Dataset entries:
# # # # #
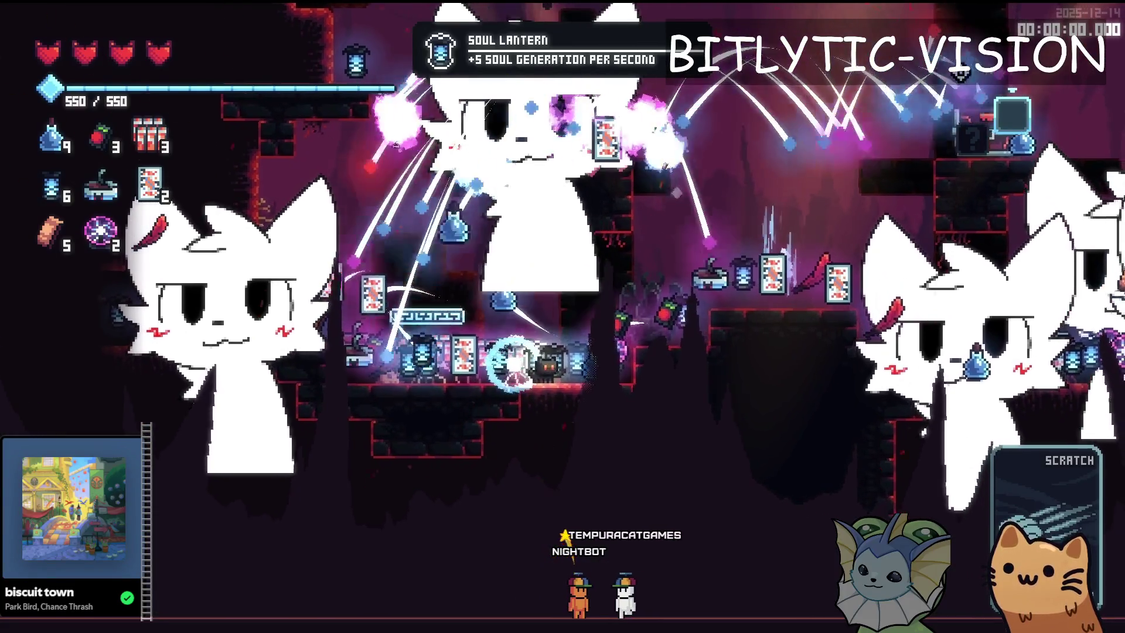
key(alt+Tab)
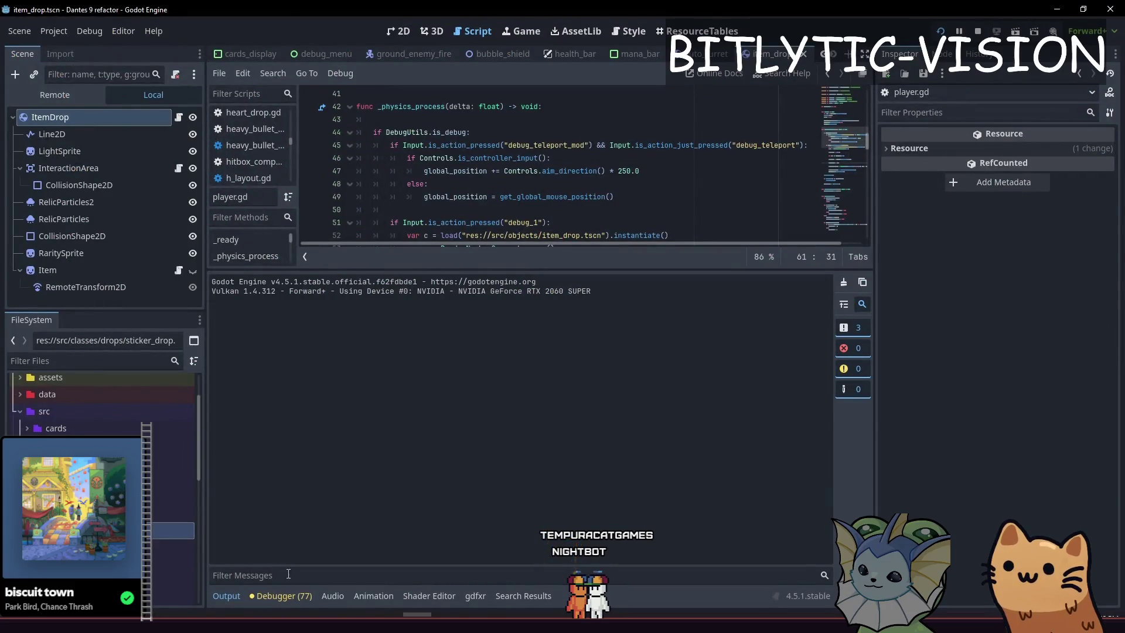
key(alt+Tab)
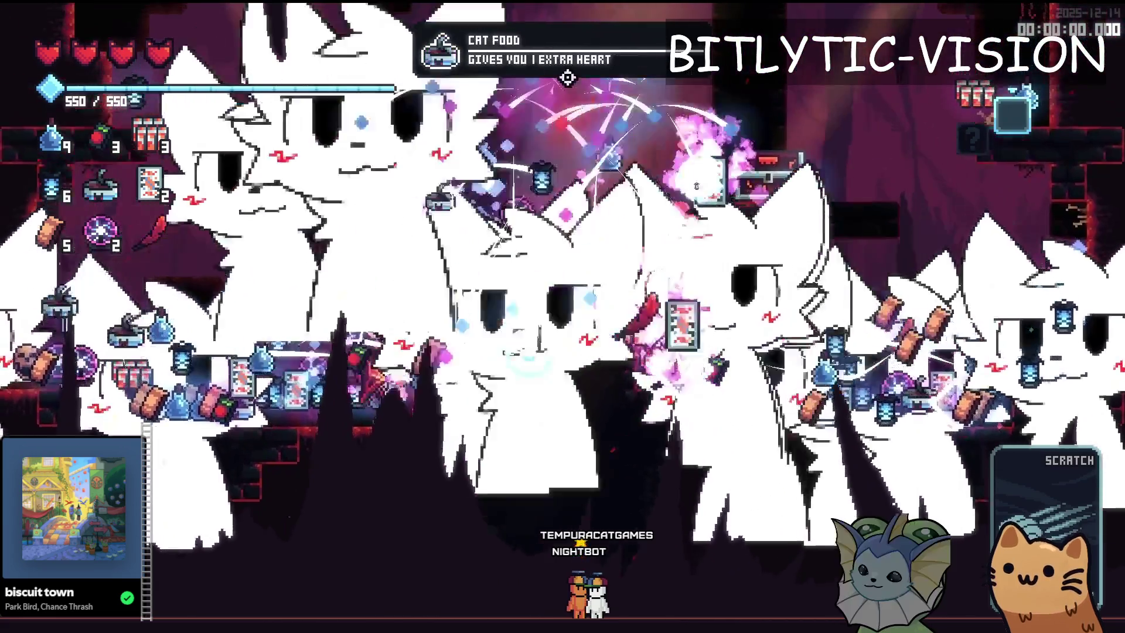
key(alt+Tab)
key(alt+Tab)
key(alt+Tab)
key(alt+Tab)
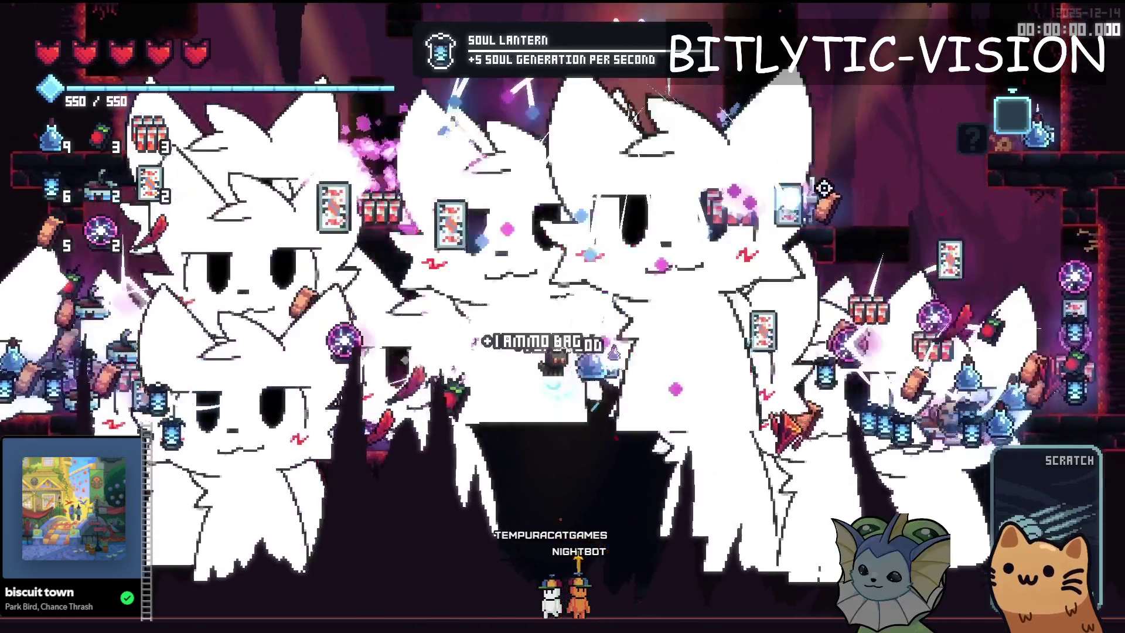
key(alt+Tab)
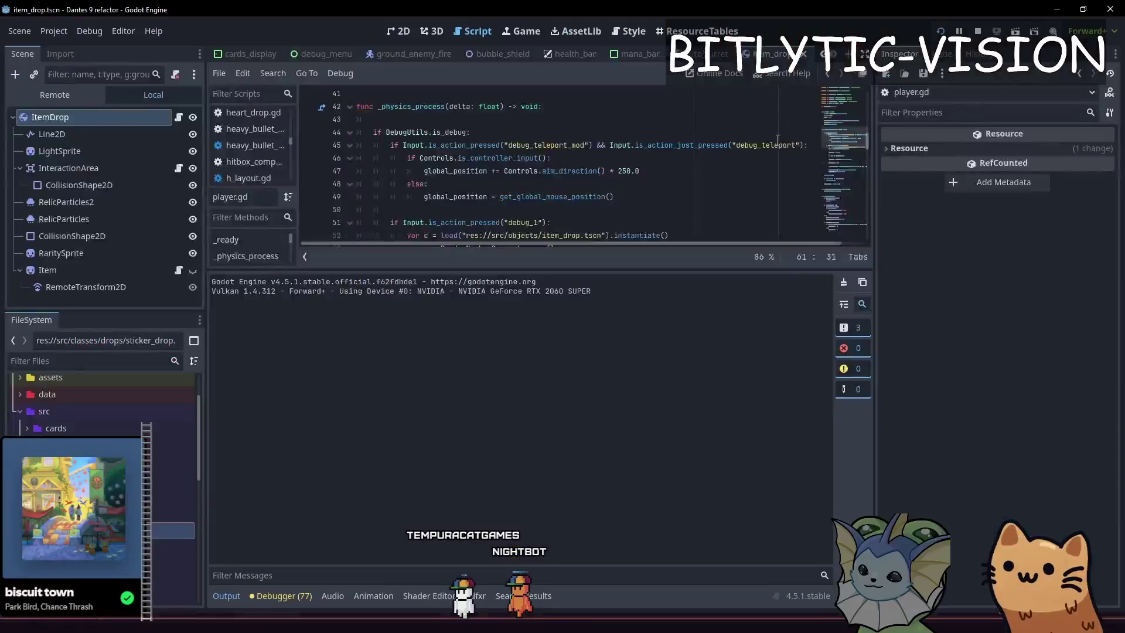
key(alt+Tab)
# # # # #
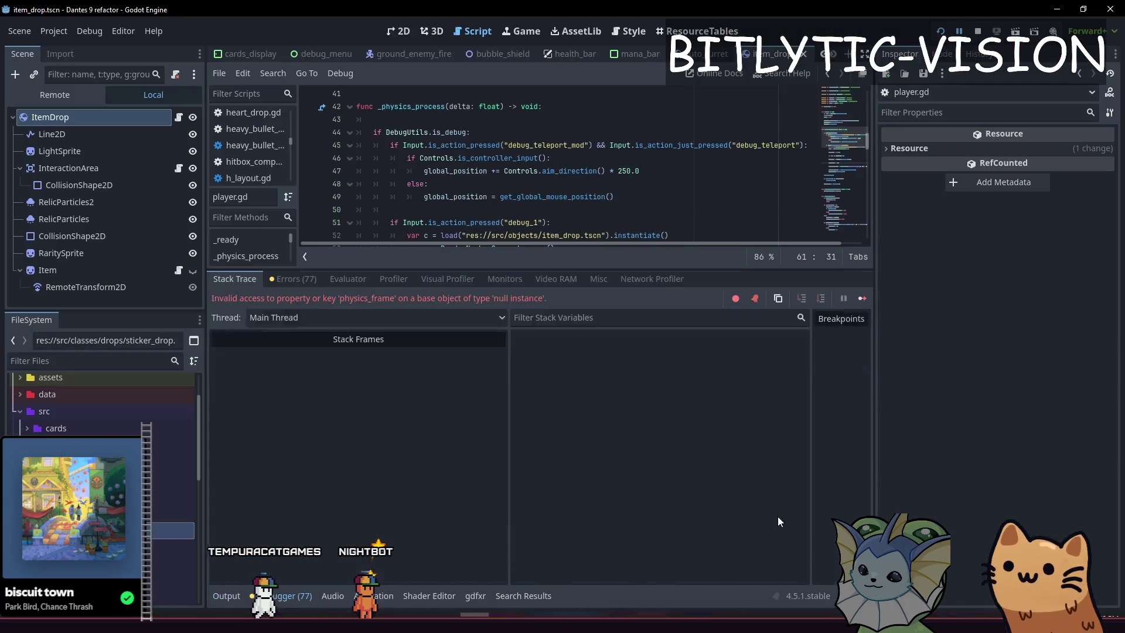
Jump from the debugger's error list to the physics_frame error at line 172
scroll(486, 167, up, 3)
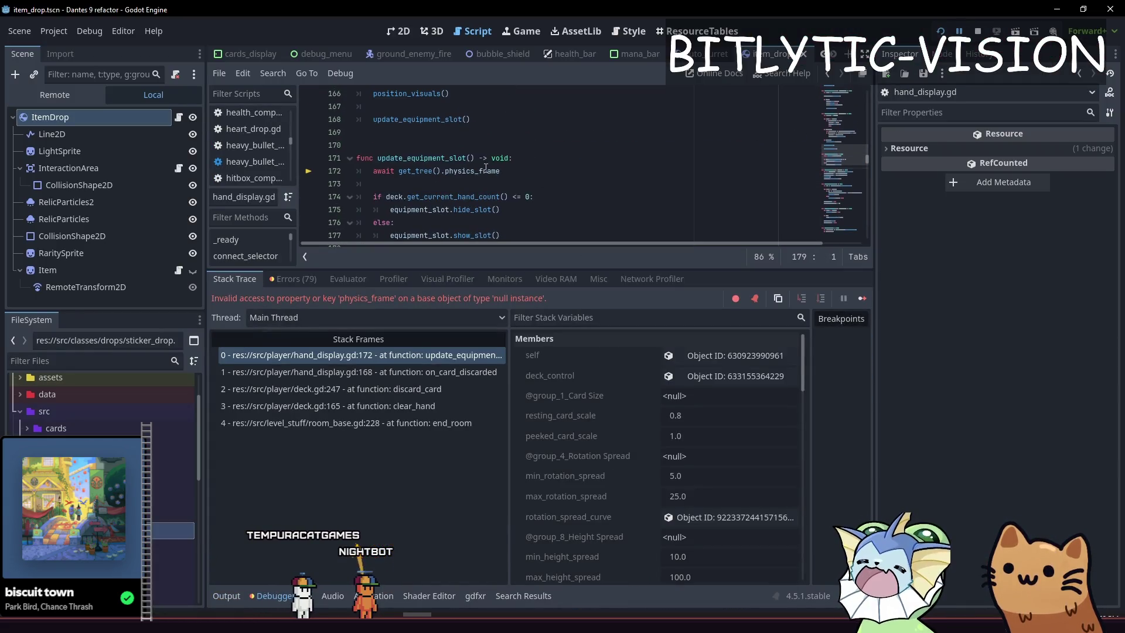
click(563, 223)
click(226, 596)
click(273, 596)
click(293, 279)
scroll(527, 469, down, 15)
# # # # #
> Task item
Go through the records and pull out each line that includes the word "click".

> Your response
click(563, 223)
click(226, 596)
click(273, 596)
click(293, 279)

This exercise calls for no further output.